Matheus Anselmo é fundador e CEO da LOG18K logística, empresa de fulfillment, serviço que armazena, separa e despacha os pedidos de marcas que vendem pela internet.
“Marketing gera vendas, mas é a logística que determina se aquele cliente vai voltar a comprar. Quando o pedido nasce de um vídeo ou de uma transmissão ao vivo, a expectativa de quem comprou já está lá em cima antes mesmo de a separação começar.”, afirma Anselmo.
“Empresas que enviavam poucos pedidos por dia passam a movimentar centenas ou milhares de uma hora para outra. Quando a operação não acompanha esse salto, aparecem atraso, erro de envio e retrabalho, e o consumidor associa isso à marca, não ao canal.”, diz o fundador.
O território dessa engrenagem são as marcas digitais que vendem direto ao consumidor, sem loja física e sem intermediário. Para o executivo, o custo de um pico mal absorvido aparece na próxima compra que o cliente decide não fazer.
Frete e prazo ainda derrubam parte das compras
Frete e prazo funcionam como filtro final, mesmo quando o vídeo já convenceu o consumidor a comprar.
A pesquisa da Opinion Box com a Influency.me ouviu consumidores digitais em todo o território nacional. O estudo, publicado pelo E-Commerce Brasil, mede o que faz alguém desistir no último passo. Os motivos citados se concentram no custo da entrega e na reputação de quem vende.
Os resultados divulgados na reportagem sobre redes sociais, influenciadores e compras digitais apontam onde a compra se perde:
- Desistem da compra pelo valor do frete: 47%
- Desistem por avaliações negativas: 51%
- Compraram após indicação de um influenciador: 69%
O mesmo consumidor que compra por impulso dentro do aplicativo abandona o carrinho na etapa da entrega. Por isso, parte das compras pelas redes sociais se perde depois do clique, em um ponto que a comunicação da marca não alcança sozinha.
O que muda para quem compra longe dos grandes centros
Quem mora longe dos grandes centros de distribuição sente cada atraso da cadeia de forma amplificada.
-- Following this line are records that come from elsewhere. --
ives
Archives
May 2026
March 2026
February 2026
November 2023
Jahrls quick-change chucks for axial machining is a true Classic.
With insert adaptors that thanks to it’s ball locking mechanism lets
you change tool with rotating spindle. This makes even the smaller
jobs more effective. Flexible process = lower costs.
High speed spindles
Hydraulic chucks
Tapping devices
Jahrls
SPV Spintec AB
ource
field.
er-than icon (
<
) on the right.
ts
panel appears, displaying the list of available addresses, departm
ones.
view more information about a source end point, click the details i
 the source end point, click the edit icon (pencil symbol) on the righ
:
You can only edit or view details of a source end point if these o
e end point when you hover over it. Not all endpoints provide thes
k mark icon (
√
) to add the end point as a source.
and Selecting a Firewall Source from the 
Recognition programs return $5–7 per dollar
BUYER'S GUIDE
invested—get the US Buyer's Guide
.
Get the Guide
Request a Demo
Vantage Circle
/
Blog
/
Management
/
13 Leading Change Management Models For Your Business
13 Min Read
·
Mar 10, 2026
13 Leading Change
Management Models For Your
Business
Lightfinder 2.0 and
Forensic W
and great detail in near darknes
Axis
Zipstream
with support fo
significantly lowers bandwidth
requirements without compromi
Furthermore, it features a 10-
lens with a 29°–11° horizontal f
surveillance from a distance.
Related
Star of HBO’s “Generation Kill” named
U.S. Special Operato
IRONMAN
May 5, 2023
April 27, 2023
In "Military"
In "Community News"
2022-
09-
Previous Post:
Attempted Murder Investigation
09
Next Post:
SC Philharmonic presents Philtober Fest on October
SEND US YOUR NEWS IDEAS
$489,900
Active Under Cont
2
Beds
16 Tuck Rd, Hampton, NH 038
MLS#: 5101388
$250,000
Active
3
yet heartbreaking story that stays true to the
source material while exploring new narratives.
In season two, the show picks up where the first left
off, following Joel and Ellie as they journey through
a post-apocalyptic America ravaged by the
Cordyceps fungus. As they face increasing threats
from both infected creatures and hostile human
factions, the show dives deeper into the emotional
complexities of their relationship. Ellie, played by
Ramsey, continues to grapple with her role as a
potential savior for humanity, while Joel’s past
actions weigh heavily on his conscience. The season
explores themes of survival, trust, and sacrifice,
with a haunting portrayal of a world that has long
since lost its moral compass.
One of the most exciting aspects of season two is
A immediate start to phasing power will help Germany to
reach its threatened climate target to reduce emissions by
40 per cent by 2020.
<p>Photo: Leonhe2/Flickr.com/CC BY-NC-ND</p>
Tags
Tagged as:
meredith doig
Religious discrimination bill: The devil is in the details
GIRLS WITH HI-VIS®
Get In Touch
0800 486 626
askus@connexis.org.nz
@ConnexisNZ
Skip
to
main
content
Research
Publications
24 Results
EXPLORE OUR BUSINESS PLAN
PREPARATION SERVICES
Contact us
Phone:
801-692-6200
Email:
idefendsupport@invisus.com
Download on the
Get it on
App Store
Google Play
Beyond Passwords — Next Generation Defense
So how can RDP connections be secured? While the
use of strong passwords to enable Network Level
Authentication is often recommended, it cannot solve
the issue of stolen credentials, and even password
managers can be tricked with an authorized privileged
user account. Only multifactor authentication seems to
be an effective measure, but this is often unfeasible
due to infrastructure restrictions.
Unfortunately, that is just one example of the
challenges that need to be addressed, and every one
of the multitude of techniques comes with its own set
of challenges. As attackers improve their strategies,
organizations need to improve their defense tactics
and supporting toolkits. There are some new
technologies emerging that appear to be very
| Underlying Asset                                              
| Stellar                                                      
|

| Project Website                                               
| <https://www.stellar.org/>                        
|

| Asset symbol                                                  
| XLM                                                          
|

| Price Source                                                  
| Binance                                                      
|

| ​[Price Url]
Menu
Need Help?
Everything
O pedido feito em Itamaraju percorre uma distância maior até chegar ao Extremo Sul da Bahia. Cada hora perdida na separação se soma ao tempo de estrada até a Costa do Descobrimento. O prazo que aparece na tela depende menos do clique e mais do que acontece no depósito.
O mercado digital brasileiro cresce acima da média mundial e é majoritariamente móvel, segundo levantamento da FTI Consulting publicado em reportagem sobre consumo e redes sociais.
O celular na mão do morador do interior é o mesmo da pessoa que mora na capital, mas o caminho da encomenda não é.
Para o consumidor da região, alguns sinais ajudam a antecipar a experiência de entrega antes de fechar o pedido:
- Origem do envio informada pelo vendedor
- Prazo estimado até a cidade de destino, e não apenas até a capital
- Política de troca e devolução descrita antes do pagamento
- Avaliações recentes que falem de prazo, e não apenas do produto
As compras pelas redes sociais já fazem parte da rotina de quem vive no interior do país. A engrenagem que sustenta esse comércio, invisível para quem aperta o botão, é o que separa uma entrega tranquila de uma espera frustrante.